An adult cormorant dries its wings after fishing in Morningside Park’s tiny pond.

And lest you imagine the cormorant is all monochromatic black, take a look at this close-up of its brilliant green eyes and orange facial skin.

cormorant in breeding plumage

Eyes like emeralds.

Note also the sharply hooked bill of this voracious fish-eater. And in case you’re wondering about the mysterious eponymous double crests, they are visible only during breeding season.

Double-crested cormorant during breeding season by Mike Baird, Flickr/Wikimedia Commons.

To my mind, the so-called crests resemble more the horns of an aging devil or Grandpa’s unruly eyebrows than the more familiar peaked crests of a bluejay, say, or a cardinal.  But other cormorants apparently find them attractive. The cormorant population, once in serious decline from DDT poisoning, has bounced back strongly since the pesticide was banned in the United States in 1972. Some fishermen consider cormorants a threat to fishing stocks, and advocate for a hunting season.

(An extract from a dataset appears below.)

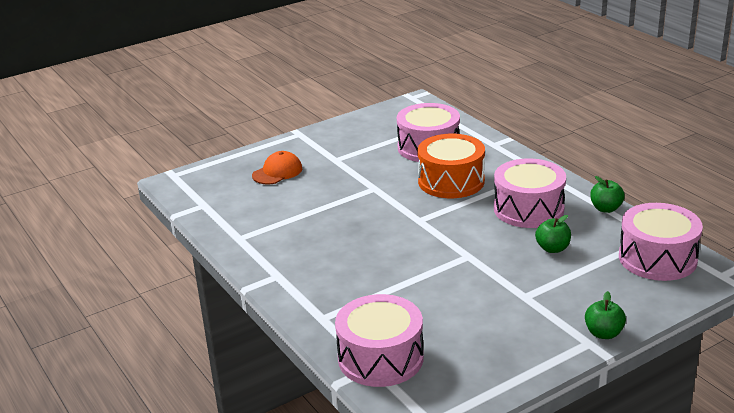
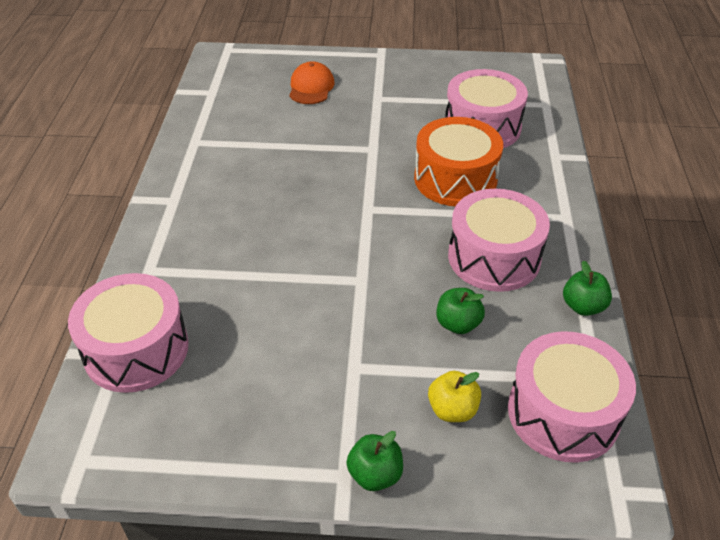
camera: 35 degrees right, 15 degrees up
(277, 172) = (311, 87): orange cap -> orange cap turned 75 degrees counterclockwise
(603, 286) = (452, 410): none -> yellow apple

In Japan, fishermen once used cormorants as a kind of living fishing rod.

fishing cormorants 1936

Photograph by W. Robert Moore, 1936. From the National Geographic book, Through the Lens: National Geographic’s Greatest Photographs, 2003

The fisherman has tied ropes around the necks of the cormorants. When one of the birds catches a fish, the rope is tightened to prevent them from swallowing the fish, which is collected by the fisherman.

The lives of wild animals can be quite bizarre, when they intersect with the lives of humans.